OGDEN Utah's community health centers want Gov. Jon Huntsman Jr. to know that although they are always poised over the edge of a financial abyss, they contribute to the economy while taking care of the health concerns of the neediest residents.
In turn, Huntsman wants them to know that he values public health services, worries about health care for the poor and plans to think outside the box when it comes to providing care to uninsured and underinsured Utahns. He doesn't discount out of hand the thought of getting lower-priced medications from Canada, for example, he said.
"We ought to be thinking creatively," Huntsman said.
The governor spent Friday afternoon touring the Midtown Community Health Center in Ogden and then visited the Weber-Morgan Health Department. In both places, he discussed the unmet needs of Utahns who can't afford health care or health coverage.
"For years, basic, preventive and primary care have been short-changed," Dr. David Sundwall, Department of Health executive director, said. In spite of the fact that such care saves money.
The exchange came on a day when newly confirmed Health and Human Services Secretary Mike Leavitt was talking about a $2 billion appropriation (that's a $304 million increase, he said) to support community and migrant health centers. The federal goal is to have 1,200 new or expanded sites that would serve an additional 6.1 million people nationwide.
Community health centers are local, not-for-profit corporations that focus on primary and preventive care in low-income and medically underserved communities, funded in part by federal grants passed through state health departments. More than half of a center's board members must be patients who use the centers, said Bette Vierra, executive director of the Association for Utah Community Health.
Fees are based on a sliding scale with a $20 minimum.

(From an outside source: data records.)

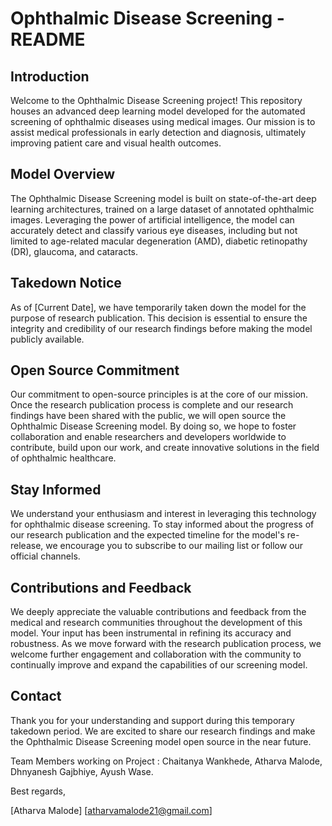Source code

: # Ophthalmic Disease Screening - README

## Introduction

Welcome to the Ophthalmic Disease Screening project! This repository houses an advanced deep learning model developed for the automated screening of ophthalmic diseases using medical images. Our mission is to assist medical professionals in early detection and diagnosis, ultimately improving patient care and visual health outcomes.

## Model Overview

The Ophthalmic Disease Screening model is built on state-of-the-art deep learning architectures, trained on a large dataset of annotated ophthalmic images. Leveraging the power of artificial intelligence, the model can accurately detect and classify various eye diseases, including but not limited to age-related macular degeneration (AMD), diabetic retinopathy (DR), glaucoma, and cataracts.

## Takedown Notice

As of [Current Date], we have temporarily taken down the model for the purpose of research publication. This decision is essential to ensure the integrity and credibility of our research findings before making the model publicly available.

## Open Source Commitment

Our commitment to open-source principles is at the core of our mission. Once the research publication process is complete and our research findings have been shared with the public, we will open source the Ophthalmic Disease Screening model. By doing so, we hope to foster collaboration and enable researchers and developers worldwide to contribute, build upon our work, and create innovative solutions in the field of ophthalmic healthcare.

## Stay Informed

We understand your enthusiasm and interest in leveraging this technology for ophthalmic disease screening. To stay informed about the progress of our research publication and the expected timeline for the model's re-release, we encourage you to subscribe to our mailing list or follow our official channels.

## Contributions and Feedback

We deeply appreciate the valuable contributions and feedback from the medical and research communities throughout the development of this model. Your input has been instrumental in refining its accuracy and robustness. As we move forward with the research publication process, we welcome further engagement and collaboration with the community to continually improve and expand the capabilities of our screening model.

## Contact

Thank you for your understanding and support during this temporary takedown period. We are excited to share our research findings and make the Ophthalmic Disease Screening model open source in the near future.

Team Members working on Project : Chaitanya Wankhede, Atharva Malode, Dhnyanesh Gajbhiye, Ayush Wase.

Best regards,

[Atharva Malode]
[atharvamalode21@gmail.com]
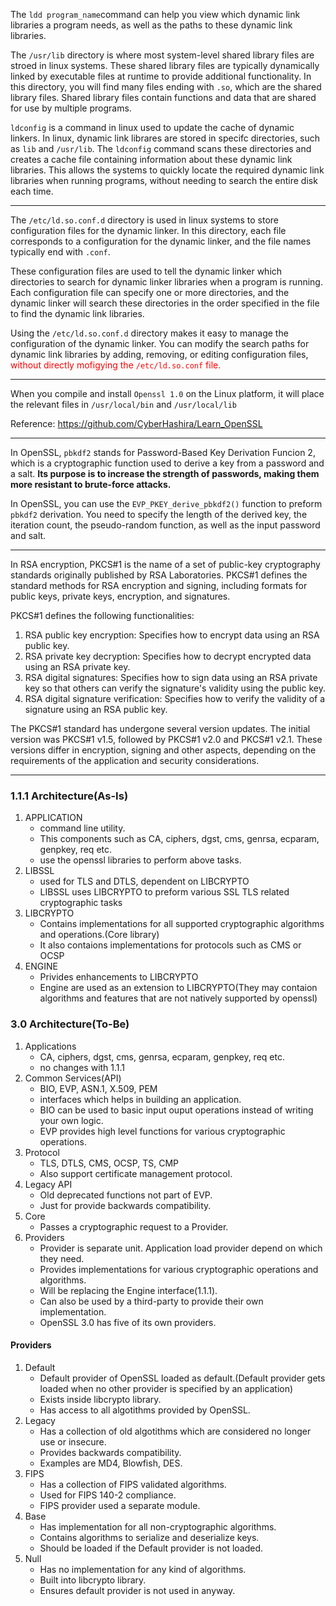 The `ldd program_name`command can help you view which dynamic link libraries a program needs, as well as the paths to these dynamic link libraries.

The `/usr/lib` directory is where most system-level shared library files are stroed in linux systems. These shared library files are typically dynamically linked by executable files at runtime to provide additional functionality. In this directory, you will find many files ending with `.so`, which are the shared library files. Shared library files contain functions and data that are shared for use by multiple programs.

`ldconfig` is a command in linux used to update the cache of dynamic linkers. In linux, dynamic link librares are stored in specifc directories, such as `lib` and `/usr/lib`. The `ldconfig` command scans these directories and creates a cache file containing information about these dynamic link libraries. This allows the systems to quickly locate the required dynamic link libraries when running programs, without needing to search the entire disk each time.

***

The `/etc/ld.so.conf.d` directory is used in linux systems to store configuration files for the dynamic linker. In this directory, each file corresponds to a configuration for the dynamic linker, and the file names typically end with `.conf`.

These configuration files are used to tell the dynamic linker which directories to search for dynamic linker libraries when a program is running. Each configuration file can specify one or more directories, and the dynamic linker will search these directories in the order specified in the file to find the dynamic link libraries.

Using the `/etc/ld.so.conf.d` directory makes it easy to manage the configuration of the dynamic linker. You can modify the search paths for dynamic link libraries by adding, removing, or editing configuration files, <font color="red"> without directly mofigying the `/etc/ld.so.conf` file. </font>

***
When you compile and install `Openssl 1.0` on the Linux platform, it will place the relevant files in `/usr/local/bin` and `/usr/local/lib`

Reference:
https://github.com/CyberHashira/Learn_OpenSSL


***

In OpenSSL, `pbkdf2` stands for Password-Based Key Derivation Funcion 2, which is a cryptographic function used to derive a key from a password and a salt. __Its purpose is to increase the strength of passwords, making them more resistant to brute-force attacks.__

In OpenSSL, you can use the `EVP_PKEY_derive_pbkdf2()` function to preform `pbkdf2` derivation. You need to specify the length of the derived key, the iteration count, the pseudo-random function, as well as the input password and salt.

***
In RSA encryption, PKCS#1 is the name of a set of public-key cryptography standards originally published by RSA Laboratories. PKCS#1 defines the standard methods for RSA encryption and signing, including formats for public keys, private keys, encryption, and signatures.

PKCS#1 defines the following functionalities:
1. RSA public key encryption: Specifies how to encrypt data using an RSA public key.
2. RSA private key decryption: Specifies how to decrypt encrypted data using an RSA private key.
3. RSA digital signatures: Specifies how to sign data using an RSA private key so that others can verify the signature's validity using the public key.
4. RSA digital signature verification: Specifies how to verify the validity of a signature using an RSA public key.

The PKCS#1 standard has undergone several version updates. The initial version was PKCS#1 v1.5, followed by PKCS#1 v2.0 and PKCS#1 v2.1. These versions differ in encryption, signing and other aspects, depending on the requirements of the application and security considerations.

***

### 1.1.1 Architecture(As-Is)
1. APPLICATION
    - command line utility.
    - This components such as CA, ciphers, dgst, cms, genrsa, ecparam, genpkey, req etc.
    - use the openssl libraries to perform above tasks.
2. LIBSSL
    - used for TLS and DTLS, dependent on LIBCRYPTO
    - LIBSSL uses LIBCRYPTO to preform various SSL TLS related cryptographic tasks
3. LIBCRYPTO
    - Contains implementations for all supported cryptographic algorithms and operations.(Core library)
    - It also contaions implementations for protocols such as CMS or OCSP
4. ENGINE
    - Privides enhancements to LIBCRYPTO
    - Engine are used as an extension to LIBCRYPTO(They may contaion algorithms and features that are not natively supported by openssl)

### 3.0 Architecture(To-Be)
1. Applications
    - CA, ciphers, dgst, cms, genrsa, ecparam, genpkey, req etc.
    - no changes with 1.1.1
2. Common Services(API)
    - BIO, EVP, ASN.1, X.509, PEM
    - interfaces which helps in building an application.
    - BIO can be used to basic input ouput operations instead of writing your own logic.
    - EVP provides high level functions for various cryptographic operations.
3. Protocol
    - TLS, DTLS, CMS, OCSP, TS, CMP
    - Also support certificate management protocol.
4. Legacy API
    - Old deprecated functions not part of EVP.
    - Just for provide backwards compatibility.
5. Core
    - Passes a cryptographic request to a Provider.
6. Providers
    - Provider is separate unit. Application load provider depend on which they need.
    - Provides implementations for various cryptographic operations and algorithms.
    - Will be replacing the Engine interface(1.1.1).
    - Can also be used by a third-party to provide their own implementation.
    - OpenSSL 3.0 has five of its own providers.
  
#### Providers
1. Default
    - Default provider of OpenSSL loaded as default.(Default provider gets loaded when no other provider is specified by an application)
    - Exists inside libcrypto library.
    - Has access to all algotithms provided by OpenSSL.
2. Legacy
    - Has a collection of old algotithms which are considered no longer use or insecure.
    - Provides backwards compatibility.
    - Examples are MD4, Blowfish, DES.
3. FIPS
    - Has a collection of FIPS validated algorithms.
    - Used for FIPS 140-2 compliance.
    - FIPS provider used a separate module.
4. Base
    - Has implementation for all non-cryptographic algorithms.
    - Contains algorithms to serialize and deserialize keys.
    - Should be loaded if the Default provider is not loaded.
5. Null
    - Has no implementation for any kind of algorithms.
    - Built into libcrypto library.
    - Ensures default provider is not used in anyway.
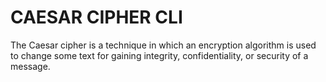# CAESAR CIPHER CLI
The Caesar cipher is a technique in which an encryption algorithm is used to change some text for gaining integrity, confidentiality, or security of a message.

Some 80,000 Utahns each year use the state's network of centers, among them 27,000 children and more than 4,500 senior citizens. The centers include programs for the homeless and for migrant and farm workers, as well.
Besides direct primary care services, the centers have set up three health-access programs in the state to help coordinate services and access to health care. For instance, an uninsured man who had an infection so severe that his eye needed to be removed asked Midtown's program for help. They found a surgeon and a hospital willing to donate their services and a company that makes prosthetic eyes that agreed to donate that afterward.